A diretora do Departamento de Homicídios, delegada Vanessa Pitrez, destaca que o trabalho policial foi complexo, porque precisou estabelecer e comprovar a atuação de cada um dos envolvidos.
— Foi um caso em que a coleta de provas, para fazer a ligação entre os executores e a mandante do crime, foi bastante complexa. Muitas provas foram colhidas para chegarmos a esse desfecho. A morte teve ainda uma intermediadora (Raquel), e sua atuação também foi esclarecida. Foi um trabalho bastante complexo — diz.
Frieza
Conforme a polícia, Iara apresentou diferentes versões ao ser ouvida durante a investigação. Outro ponto que chamou atenção das equipes, desde o dia da morte, é que os assaltantes entraram na casa com facilidade, utilizando a chave do local. O trio passou por três portas — duas delas de ferro, altas — para chegar até a vítima, sem deixar qualquer rastro de arrombamento. Foram cerca de quatro minutos para vencer as três portas, segundo o inquérito.
Um chaveiro — que teria trocado as chaves da residência poucas semanas antes — prestou depoimento no caso. Segundo a polícia, apenas Iara e a vítima tinham as novas chaves.
Além disso, a mulher também teria demonstrado comportamento "frio" após o homicídio.
— Ela se mostrava calma e fria, conforme as testemunhas. Também verificamos que, após a vítima ser baleada, ela demorou entre 10 e 15 minutos para ir até a guarita e pedir socorro. Durante a madrugada, não ligou para ninguém, nenhum familiar dele.
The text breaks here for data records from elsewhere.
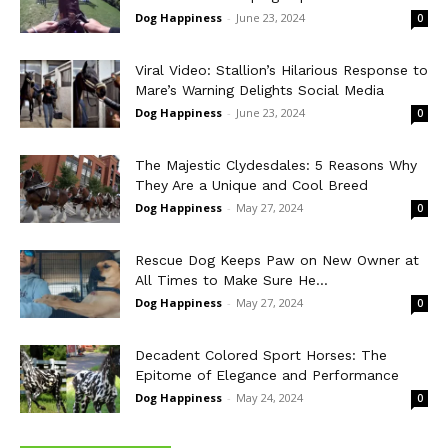
Dog Happiness
-
June 23, 2024
0
Viral Video: Stallion’s Hilarious Response to
Mare’s Warning Delights Social Media
Dog Happiness
-
June 23, 2024
0
The Majestic Clydesdales: 5 Reasons Why
They Are a Unique and Cool Breed
Dog Happiness
-
May 27, 2024
0
Rescue Dog Keeps Paw on New Owner at
All Times to Make Sure He...
Dog Happiness
-
May 27, 2024
0
Decadent Colored Sport Horses: The
Epitome of Elegance and Performance
Dog Happiness
-
May 24, 2024
0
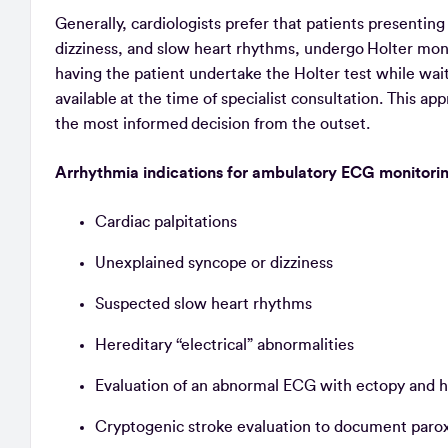
Generally, cardiologists prefer that patients presenti
dizziness, and slow heart rhythms, undergo Holter monit
having the patient undertake the Holter test while wait
available at the time of specialist consultation. This a
the most informed decision from the outset.
Arrhythmia indications for ambulatory ECG monitor
Cardiac palpitations
Unexplained syncope or dizziness
Suspected slow heart rhythms
Hereditary ‘‘electrical” abnormalities
Evaluation of an abnormal ECG with ectopy and h
Cryptogenic stroke evaluation to document paroxys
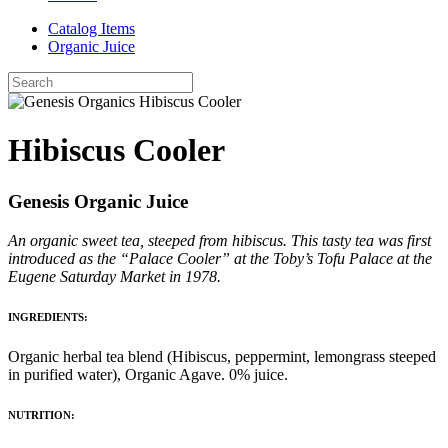
Catalog Items
Organic Juice
Hibiscus Cooler
Genesis Organic Juice
An organic sweet tea, steeped from hibiscus. This tasty tea was first
introduced as the “Palace Cooler” at the Toby’s Tofu Palace at the
Eugene Saturday Market in 1978.
INGREDIENTS:
Organic herbal tea blend (Hibiscus, peppermint, lemongrass steeped
in purified water), Organic Agave. 0% juice.
NUTRITION:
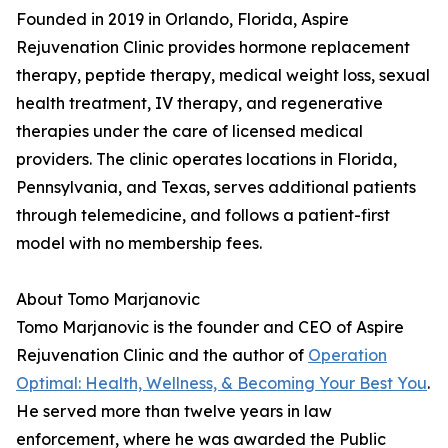
Founded in 2019 in Orlando, Florida, Aspire
Rejuvenation Clinic provides hormone replacement
therapy, peptide therapy, medical weight loss, sexual
health treatment, IV therapy, and regenerative
therapies under the care of licensed medical
providers. The clinic operates locations in Florida,
Pennsylvania, and Texas, serves additional patients
through telemedicine, and follows a patient-first
model with no membership fees.
About Tomo Marjanovic
Tomo Marjanovic is the founder and CEO of Aspire
Rejuvenation Clinic and the author of
Operation
Optimal: Health, Wellness, & Becoming Your Best You
.
He served more than twelve years in law
enforcement, where he was awarded the Public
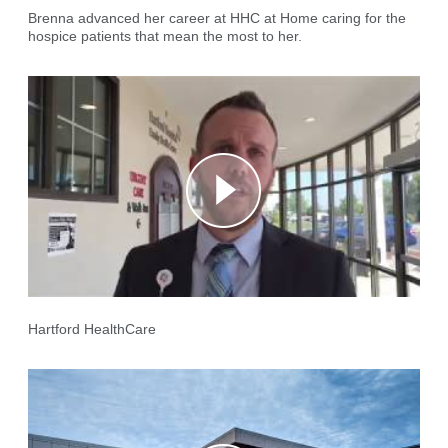
Brenna advanced her career at HHC at Home caring for the
hospice patients that mean the most to her.
Hartford HealthCare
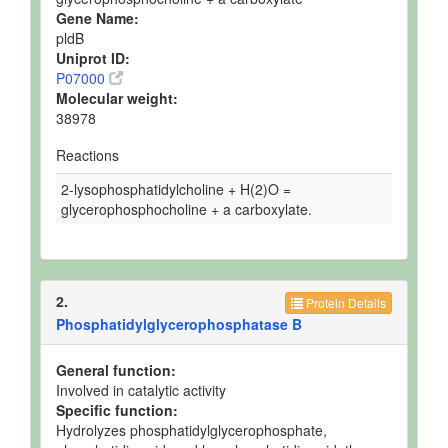
Gene Name:
pldB
Uniprot ID:
P07000
Molecular weight:
38978
Reactions
2-lysophosphatidylcholine + H(2)O =
glycerophosphocholine + a carboxylate.
2.
Protein Details
Phosphatidylglycerophosphatase B
General function:
Involved in catalytic activity
Specific function:
Hydrolyzes phosphatidylglycerophosphate,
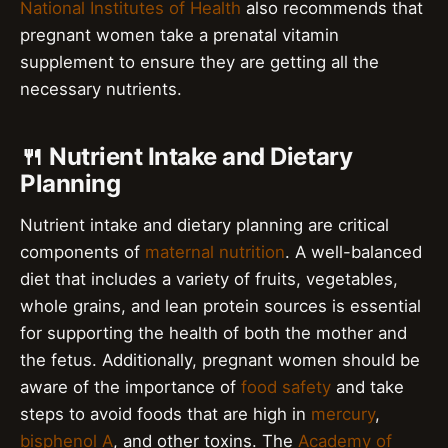
National Institutes of Health
also recommends that
pregnant women take a prenatal vitamin
supplement to ensure they are getting all the
necessary nutrients.
🍴 Nutrient Intake and Dietary
Planning
Nutrient intake and dietary planning are critical
components of
maternal nutrition
. A well-balanced
diet that includes a variety of fruits, vegetables,
whole grains, and lean protein sources is essential
for supporting the health of both the mother and
the fetus. Additionally, pregnant women should be
aware of the importance of
food safety
and take
steps to avoid foods that are high in
mercury
,
bisphenol A
, and other toxins. The
Academy of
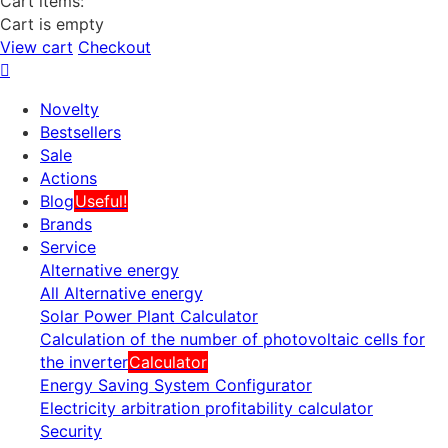
Cart items:
Cart is empty
View cart
Checkout
Novelty
Bestsellers
Sale
Actions
Blog
Useful!
Brands
Service
Alternative energy
All Alternative energy
Solar Power Plant Calculator
Calculation of the number of photovoltaic cells for
the inverter
Calculator
Energy Saving System Configurator
Electricity arbitration profitability calculator
Security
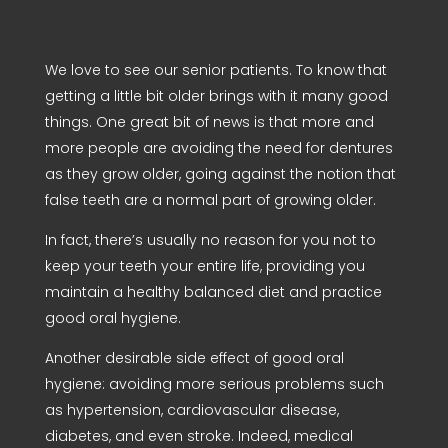
We love to see our senior patients. To know that
getting a little bit older brings with it many good
things. One great bit of news is that more and
more people are avoiding the need for dentures
as they grow older, going against the notion that
false teeth are a normal part of growing older.
In fact, there’s usually no reason for you not to
keep your teeth your entire life, providing you
maintain a healthy balanced diet and practice
good oral hygiene.
Another desirable side effect of good oral
hygiene: avoiding more serious problems such
as hypertension, cardiovascular disease,
diabetes, and even stroke. Indeed, medical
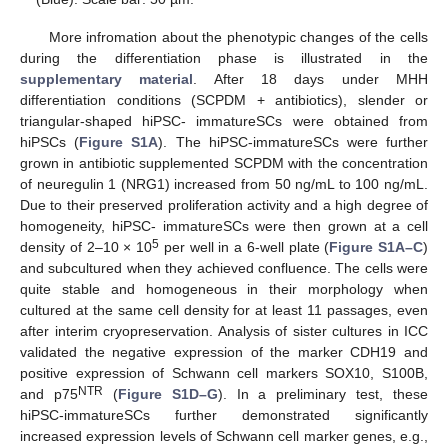
More infromation about the phenotypic changes of the cells
during the differentiation phase is illustrated in the
supplementary material
. After 18 days under MHH
differentiation conditions (SCPDM + antibiotics), slender or
triangular-shaped hiPSC- immatureSCs were obtained from
hiPSCs (
Figure S1A
). The hiPSC-immatureSCs were further
grown in antibiotic supplemented SCPDM with the concentration
of neuregulin 1 (NRG1) increased from 50 ng/mL to 100 ng/mL.
Due to their preserved proliferation activity and a high degree of
homogeneity, hiPSC- immatureSCs were then grown at a cell
5
density of 2–10 × 10
per well in a 6-well plate (
Figure S1A–C
)
and subcultured when they achieved confluence. The cells were
quite stable and homogeneous in their morphology when
cultured at the same cell density for at least 11 passages, even
after interim cryopreservation. Analysis of sister cultures in ICC
validated the negative expression of the marker CDH19 and
positive expression of Schwann cell markers SOX10, S100B,
NTR
and p75
(
Figure S1D–G
). In a preliminary test, these
hiPSC-immatureSCs further demonstrated significantly
increased expression levels of Schwann cell marker genes, e.g.,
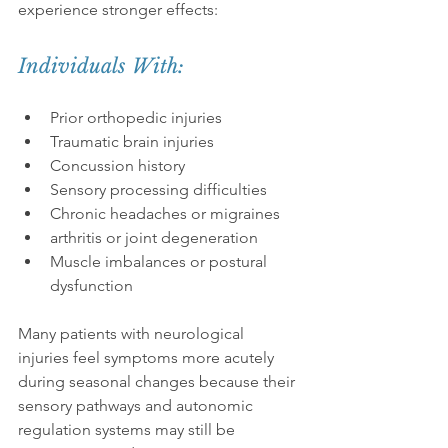
experience stronger effects:
Individuals With:
Prior orthopedic injuries
Traumatic brain injuries
Concussion history
Sensory processing difficulties
Chronic headaches or migraines
arthritis or joint degeneration
Muscle imbalances or postural 
dysfunction
Many patients with neurological 
injuries feel symptoms more acutely 
during seasonal changes because their 
sensory pathways and autonomic 
regulation systems may still be 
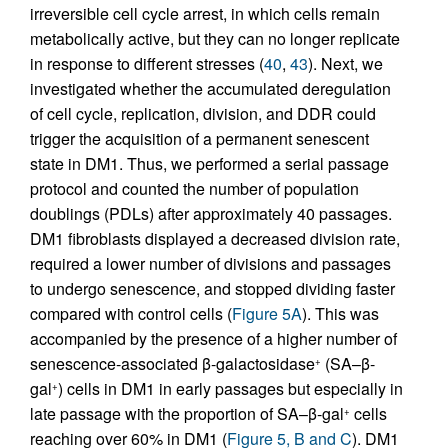
irreversible cell cycle arrest, in which cells remain
metabolically active, but they can no longer replicate
in response to different stresses (
40
,
43
). Next, we
investigated whether the accumulated deregulation
of cell cycle, replication, division, and DDR could
trigger the acquisition of a permanent senescent
state in DM1. Thus, we performed a serial passage
protocol and counted the number of population
doublings (PDLs) after approximately 40 passages.
DM1 fibroblasts displayed a decreased division rate,
required a lower number of divisions and passages
to undergo senescence, and stopped dividing faster
compared with control cells (
Figure 5A
). This was
accompanied by the presence of a higher number of
senescence-associated β-galactosidase
(SA–β-
+
gal
) cells in DM1 in early passages but especially in
+
late passage with the proportion of SA–β-gal
cells
+
reaching over 60% in DM1 (
Figure 5, B and C
). DM1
No dia seguinte, de manhã, a primeira pergunta que ela fez aos filhos do idoso foi onde estaria o cheque de R$ 50 mil que ele teria deixado para ela — relata a delegada.
Após ser preso, um dos suspeitos teria confirmado à polícia que Iara foi a mandante do crime. A cuidadora também teria feito pesquisas na internet, recuperadas pela perícia, de como obter pensão após a morte do idoso e fazer reconhecimento de união estável. Segundo a delegada, no pedido de prisão de Iara feito à Justiça, foram indicados 14 pontos que a apontam como autora intelectual do crime.
Tenente Vermelho
Wilson, que era militante ativo do Partido Comunista do Brasil (PCdoB) planejava uma comemoração pela chegada dos 90 anos de idade. Ele era ativo junto à Associação dos Ex-Presos e Perseguidos Políticos do RS.
Capitão reformado do Exército, ganhou ainda jovem o apelido de Tenente Vermelho, por suas tendências de esquerda. Era homem de confiança do ex-governador gaúcho Leonel Brizola e foi com ele para o exílio, no Uruguai. Se elegeu vereador em Porto Alegre, pelo PTB, em 1963. Em abril de 1964, após o golpe militar, teve os direitos políticos cassados. Só voltou ao Brasil com a anistia aos presos políticos, em 1979.
Presidiu mais tarde a Associação de Defesa dos Direitos e Pró-Anistia dos Atingidos por Atos Institucionais, e era liderança reconhecida nacionalmente, sempre presente nas atividades em defesa da Anistia. O PCdoB emitiu, após a morte, nota na qual lamentou a perda e afirmou que o exemplo deixado por José Wilson da Silva "frutificará nas nossas lutas e vitórias contra toda forma de opressão e exploração".
Contrapontos
Jaílson José Reinaldo, advogado de Iara Araujo de Moraes, informa que ainda não teve acesso ainda ao inquérito, que foi solicitado por ele à polícia na quarta-feira (14).
— A minha cliente nega todas as acusações que são imputadas a ela — afirma.
GZH tenta contato com a defesa de Deivid Mussoi Tubino.